**Entries supplied:**

————————

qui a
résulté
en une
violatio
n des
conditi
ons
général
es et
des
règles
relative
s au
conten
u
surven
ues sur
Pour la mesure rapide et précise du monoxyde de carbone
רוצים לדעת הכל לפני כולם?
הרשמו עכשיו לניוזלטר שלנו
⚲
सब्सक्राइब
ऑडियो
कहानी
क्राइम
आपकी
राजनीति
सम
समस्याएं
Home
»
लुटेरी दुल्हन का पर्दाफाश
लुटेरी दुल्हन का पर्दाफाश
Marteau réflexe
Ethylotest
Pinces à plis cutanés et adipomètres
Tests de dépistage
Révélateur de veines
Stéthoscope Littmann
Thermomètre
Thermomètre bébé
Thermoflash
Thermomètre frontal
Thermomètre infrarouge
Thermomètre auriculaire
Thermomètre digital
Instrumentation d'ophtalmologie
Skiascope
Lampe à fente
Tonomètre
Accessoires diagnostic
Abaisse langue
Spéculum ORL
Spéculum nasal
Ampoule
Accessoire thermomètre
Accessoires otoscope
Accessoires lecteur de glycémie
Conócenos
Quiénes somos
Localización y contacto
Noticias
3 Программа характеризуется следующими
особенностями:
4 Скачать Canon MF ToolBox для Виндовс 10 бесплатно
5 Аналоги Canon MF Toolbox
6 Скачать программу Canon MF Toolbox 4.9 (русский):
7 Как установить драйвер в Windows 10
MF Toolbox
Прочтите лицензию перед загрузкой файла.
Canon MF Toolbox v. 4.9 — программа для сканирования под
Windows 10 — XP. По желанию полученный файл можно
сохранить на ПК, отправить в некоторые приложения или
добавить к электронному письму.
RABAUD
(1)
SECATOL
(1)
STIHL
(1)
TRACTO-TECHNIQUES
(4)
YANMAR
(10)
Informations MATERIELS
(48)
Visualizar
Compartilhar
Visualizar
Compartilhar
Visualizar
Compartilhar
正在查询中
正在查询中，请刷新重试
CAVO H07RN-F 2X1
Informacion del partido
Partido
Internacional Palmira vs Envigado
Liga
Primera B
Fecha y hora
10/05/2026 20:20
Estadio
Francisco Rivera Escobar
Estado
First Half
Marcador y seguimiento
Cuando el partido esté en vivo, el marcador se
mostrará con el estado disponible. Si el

————————

**Required work:**
Pull out each line above that contains the word "Canon", matching uppercase and lowercase exactly.

**Exercise solution:**
4 Скачать Canon MF ToolBox для Виндовс 10 бесплатно
5 Аналоги Canon MF Toolbox
6 Скачать программу Canon MF Toolbox 4.9 (русский):
Canon MF Toolbox v. 4.9 — программа для сканирования под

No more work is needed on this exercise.